HHS issues interim final rule on surprise medical bills


The US Department of Health and Human Services (HHS), under the direction of administration-appointed Biden-Harris secretary Xavier Becerra, in July issued an interim final rule to restrict surprise medical bills and billing of the balance of health care providers.

The interim final rule, “Surprise Billing Requirements; Part I ”, was also published in partnership with the US Departments of Labor, Treasury and the Office of Personnel Management (OPM).

It is planned to publish it in the Federal Register July 13 and the possibility to submit comments is open until September 7, 2021.

According to the HHS, the interim final rule “will restrict surprise billing for patients in employment-based and individual health plans and who receive emergency, non-urgent care from off-grid providers at network facilities and air ambulance services from off-grid providers.

The federal No Surprises Act, designed to provide protections not covered by various state surprise medical bill laws, was enacted by Congress in 2020 and will come into force on January 1, 2022.

The HHS Interim Final Rule regulations implement the provisions of the No Surprises Act and “apply to group health plans and health insurance issuers for plan and policy years beginning January 1, 2022. or after. The only HHS regulations that apply to health care providers, facilities and air ambulance service providers are applicable as of January 1, 2022. “

OPM regulations under the Federal Employee Health Benefits program will apply to contract years beginning on or after Jan. 1, 2022, according to the HHS.

Thirty-three states have enacted balance billing laws, but the scope of consumer requirements and protections varies, according to a Commonwealth Fund study.

Surprise billing typically occurs when an insured patient receives emergency care from an off-grid provider or when an insured patient receives elective elective care at a network facility but is treated inadvertently (and often without know) by a network health care provider.

Billing the balance is often the result of fees billed to the patient for what their insurance does not pay. It is prohibited in Medicare and Medicaid.
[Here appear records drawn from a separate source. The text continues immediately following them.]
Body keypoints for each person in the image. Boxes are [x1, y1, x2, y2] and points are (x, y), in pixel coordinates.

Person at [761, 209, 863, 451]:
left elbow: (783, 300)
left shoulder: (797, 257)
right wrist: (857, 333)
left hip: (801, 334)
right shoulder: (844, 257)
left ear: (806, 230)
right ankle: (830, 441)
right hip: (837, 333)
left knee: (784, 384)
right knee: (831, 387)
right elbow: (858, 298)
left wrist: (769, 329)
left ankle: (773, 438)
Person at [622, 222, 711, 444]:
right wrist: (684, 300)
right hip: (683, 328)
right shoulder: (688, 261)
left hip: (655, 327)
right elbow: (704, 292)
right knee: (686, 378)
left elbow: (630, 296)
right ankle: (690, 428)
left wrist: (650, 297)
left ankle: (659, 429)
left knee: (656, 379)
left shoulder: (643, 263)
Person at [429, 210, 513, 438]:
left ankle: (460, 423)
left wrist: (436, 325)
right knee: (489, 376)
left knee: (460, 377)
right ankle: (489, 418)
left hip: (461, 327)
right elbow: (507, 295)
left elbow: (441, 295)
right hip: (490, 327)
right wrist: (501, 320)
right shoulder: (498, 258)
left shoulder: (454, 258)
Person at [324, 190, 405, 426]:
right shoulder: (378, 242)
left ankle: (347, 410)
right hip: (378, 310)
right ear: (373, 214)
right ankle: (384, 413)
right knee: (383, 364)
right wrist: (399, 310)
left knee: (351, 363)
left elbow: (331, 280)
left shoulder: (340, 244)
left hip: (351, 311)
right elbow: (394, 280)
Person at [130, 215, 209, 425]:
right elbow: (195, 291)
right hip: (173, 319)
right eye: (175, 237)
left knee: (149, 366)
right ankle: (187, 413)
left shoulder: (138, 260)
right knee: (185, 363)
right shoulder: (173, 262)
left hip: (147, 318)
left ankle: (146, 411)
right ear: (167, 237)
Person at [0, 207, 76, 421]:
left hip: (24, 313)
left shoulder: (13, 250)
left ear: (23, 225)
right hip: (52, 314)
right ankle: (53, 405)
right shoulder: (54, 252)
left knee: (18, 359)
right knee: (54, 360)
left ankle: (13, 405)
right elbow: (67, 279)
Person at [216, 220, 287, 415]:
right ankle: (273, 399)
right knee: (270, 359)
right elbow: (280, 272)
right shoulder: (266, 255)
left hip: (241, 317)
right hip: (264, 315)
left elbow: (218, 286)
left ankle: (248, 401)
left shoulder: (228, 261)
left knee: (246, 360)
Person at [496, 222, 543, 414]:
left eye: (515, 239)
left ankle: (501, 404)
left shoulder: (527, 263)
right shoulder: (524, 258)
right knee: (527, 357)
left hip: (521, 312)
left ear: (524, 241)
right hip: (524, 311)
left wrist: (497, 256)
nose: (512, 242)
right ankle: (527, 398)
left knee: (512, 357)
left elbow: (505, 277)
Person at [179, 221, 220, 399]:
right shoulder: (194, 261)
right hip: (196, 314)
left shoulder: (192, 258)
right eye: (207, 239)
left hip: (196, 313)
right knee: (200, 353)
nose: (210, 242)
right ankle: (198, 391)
Two in three adults worry about unexpected health care bills, which is more than the number who said they feared paying other medical or household expenses, according to a February 2020 study by the Kaiser Family Foundation.

More than seven in ten insured adults aged 18 to 64 with household income of $ 90,000 or more surveyed said they would pay their health care bill at time of service or use a credit card and pay the bill. would pay by their next statement due date, according to the Kaiser Family Foundation Study. However, the results of seven in ten adults in this age group with household income of less than $ 40,000 said they would not be able to pay an unexpected health care bill of $ 500.

To help reduce these expenses, according to HHS, the interim final rule, among other requirements, would be:

  • Prohibit surprise billing for emergency services. Emergency services, wherever they are provided, should be networked without prior authorization.
  • Prohibit high off-grid cost sharing for emergency and non-emergency services. The sharing of costs by patients, such as coinsurance or a deductible, cannot be higher than if these services were provided by a network physician, and any coinsurance or deductible should be based on the rates of the network provider.
  • Prohibit out-of-network charges for ancillary care (such as an anesthesiologist or assistant surgeon) in a network facility under all circumstances.
  • Prohibit other off-grid charges without notice. Healthcare providers and facilities must provide patients with a plain language consumer notice explaining that patient consent is required to receive off-grid care before that provider can bill at the higher off-grid rate.

HHS is seeking feedback from stakeholders on the implementation of these requirements in the No Surprises Act.

How to file comments on the Interim Final Rule by September 7, 2021:

Written comments can be submitted to the addresses indicated below. Any comments submitted will be shared between HHS, Treasury and Labor Departments, and OPM.

  • Submit your electronic comments on this settlement to https://www.regulations.gov by entering the code of the file code of the file CMS-9909-IFC in the search window, then by clicking on “Comment”.
  • Send your written comments to: Centers for Medicare & Medicaid Services, Department of Health and Human Services, Attention: CMS-9909-IFC, PO Box 8016, Baltimore, MD 21244-8016. Allow sufficient time to process written comments by the September 7 deadline.
  • Send written comments by express or overnight mail to: Centers for Medicare & Medicaid Services, Department of Health and Human Services, Attention: CMS-9909-IFC, Mail Stop C4-26-05, 7500 Security Boulevard, Baltimore, MD 21244 -1850

View statistics for states with balance billing laws in Data Watch.